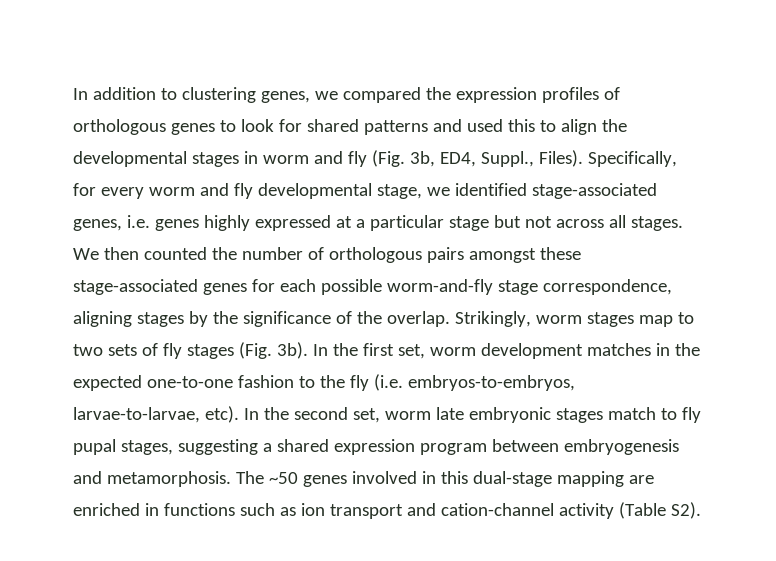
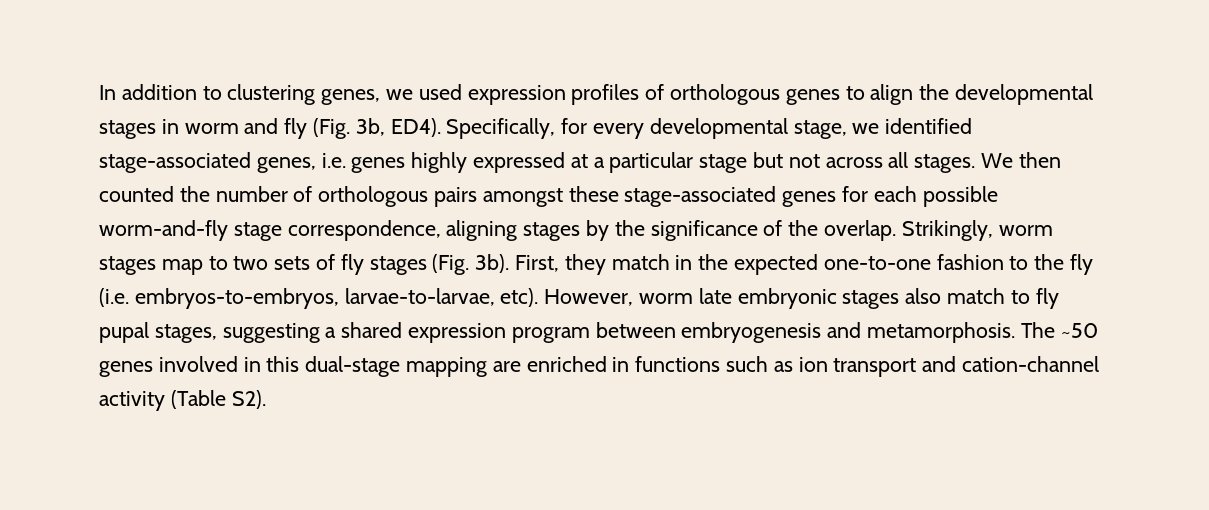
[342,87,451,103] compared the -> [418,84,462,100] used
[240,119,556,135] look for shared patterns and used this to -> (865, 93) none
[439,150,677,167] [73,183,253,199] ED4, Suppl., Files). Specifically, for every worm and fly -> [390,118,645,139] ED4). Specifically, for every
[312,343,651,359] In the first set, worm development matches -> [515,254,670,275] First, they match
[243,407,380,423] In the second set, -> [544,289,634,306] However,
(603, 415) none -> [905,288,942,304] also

== == ==

**TASK REQUIREMENTS:** Each line above should be set down exactly as written, with pictures excluded.

**FINAL ANSWER:**
[342,87,451,103] compared the -> [418,84,462,100] used
[240,119,556,135] look for shared patterns and used this to -> (865, 93) none
[439,150,677,167] [73,183,253,199] ED4, Suppl., Files). Specifically, for every worm and fly -> [390,118,645,139] ED4). Specifically, for every
[312,343,651,359] In the first set, worm development matches -> [515,254,670,275] First, they match
[243,407,380,423] In the second set, -> [544,289,634,306] However,
(603, 415) none -> [905,288,942,304] also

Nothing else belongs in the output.